Acute kidney injury (AKI) is a critical condition with diverse manifestations and variable outcomes. Its diagnosis traditionally relies on delayed indicators such as serum creatinine and urine output, making early detection challenging. Early identification is essential to improving patient outcomes, driving the need for novel biomarkers. Recent advancements have identified promising biomarkers across various biological processes. Tubular injury markers, including neutrophil gelatinase-associated lipocalin (NGAL), kidney injury molecule-1 (KIM-1), N-acetyl-β-D-glucosaminidase (NAG), and liver-type fatty acid-binding protein (L-FABP), offer insights into early tubular damage. Inflammatory and repair-associated biomarkers, such as interleukin-18 (IL-18), monocyte chemotactic protein-1 (MCP-1), osteopontin (OPN), and C-C motif chemokine ligand 14 (CCL14), reflect ongoing injury and recovery processes. Additionally, stress and repair markers like tissue inhibitor of metalloproteinase-2 (TIMP-2) and insulin-like growth factor-binding protein-7 (IGFBP-7), alongside filtration markers such as cystatin C (CysC) and proenkephalin (PenKid) e.tal, further enhance diagnostic precision.
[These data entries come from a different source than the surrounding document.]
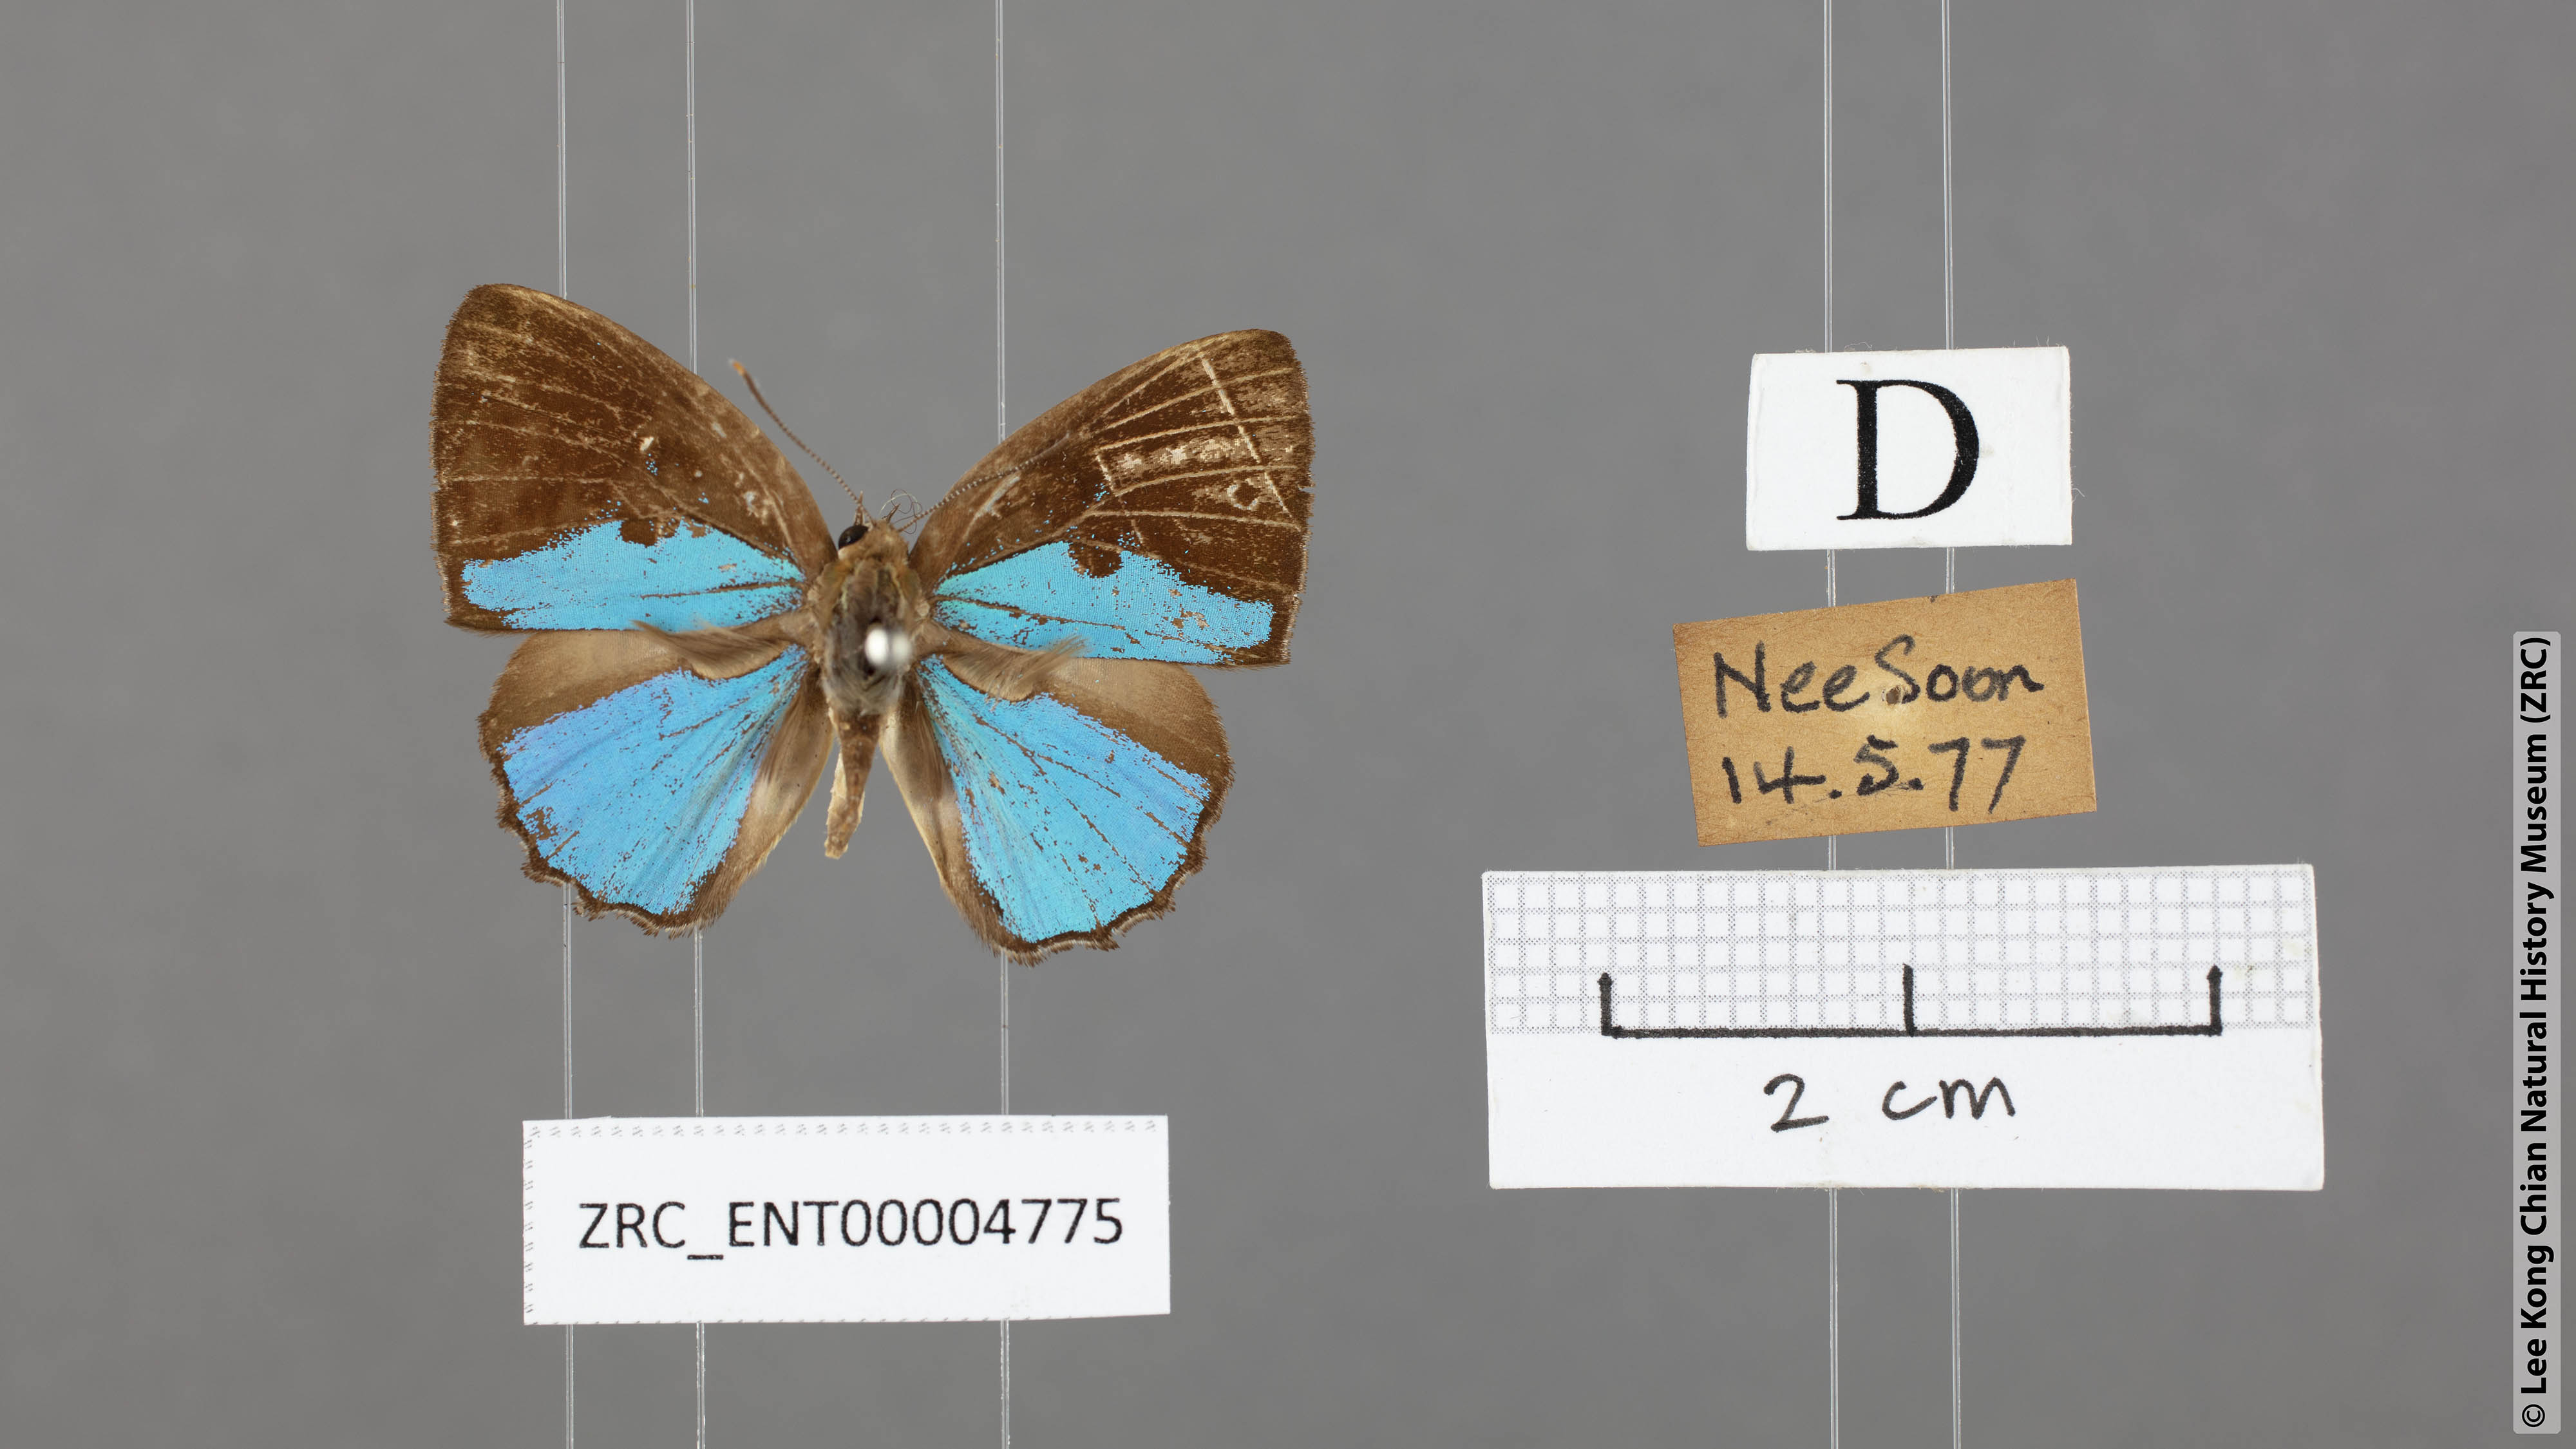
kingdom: Animalia
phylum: Arthropoda
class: Insecta
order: Lepidoptera
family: Lycaenidae
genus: Poritia
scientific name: Poritia sumatrae
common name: Sumatran gem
Oxidative stress-related markers, including Superoxide Dismutase 1 (SOD1), also contribute valuable information. Emerging candidates, such as microRNAs, soluble urokinase plasminogen activator receptor (SuPAR), and chitinase-3-like protein 1 (CHI3L1), hold substantial promise for AKI detection and prognosis. This review summarizes the progress in AKI biomarker research, highlighting their clinical utility and exploring their potential to refine early diagnosis and management strategies. These findings offer a new perspective for integrating novel biomarkers into routine clinical practice, ultimately improving AKI care.

摘要

急性肾损伤(AKI)是一种危急病症,表现多样,预后各异。传统上,其诊断依赖于血清肌酐和尿量等延迟指标,这使得早期检测具有挑战性。早期识别对于改善患者预后至关重要,因此需要新型生物标志物。最近的进展已在各种生物过程中发现了有前景的生物标志物。肾小管损伤标志物,包括中性粒细胞明胶酶相关脂质运载蛋白(NGAL)、肾损伤分子-1(KIM-1)、N-乙酰-β-D-氨基葡萄糖苷酶(NAG)和肝型脂肪酸结合蛋白(L-FABP),可提供早期肾小管损伤的相关信息。炎症和修复相关的生物标志物,如白细胞介素-18(IL-18)、单核细胞趋化蛋白-1(MCP-1)、骨桥蛋白(OPN)和C-C基序趋化因子配体14(CCL14),反映了正在进行的损伤和恢复过程。此外,诸如金属蛋白酶组织抑制剂-2(TIMP-2)和胰岛素样生长因子结合蛋白-7(IGFBP-7)等应激和修复标志物,以及诸如胱抑素C(CysC)和前脑啡肽(PenKid)等滤过标志物等,进一步提高了诊断的准确性。氧化应激相关标志物,包括超氧化物歧化酶1(SOD1),也提供了有价值的信息。新兴的候选物,如微小RNA、可溶性尿激酶型纤溶酶原激活物受体(SuPAR)和几丁质酶-3样蛋白1(CHI3L1),在AKI检测和预后方面具有很大的潜力。本综述总结了AKI生物标志物研究的进展,强调了它们的临床实用性,并探讨了它们在完善早期诊断和管理策略方面的潜力。这些发现为将新型生物标志物整合到常规临床实践中提供了新的视角,最终改善了AKI的治疗。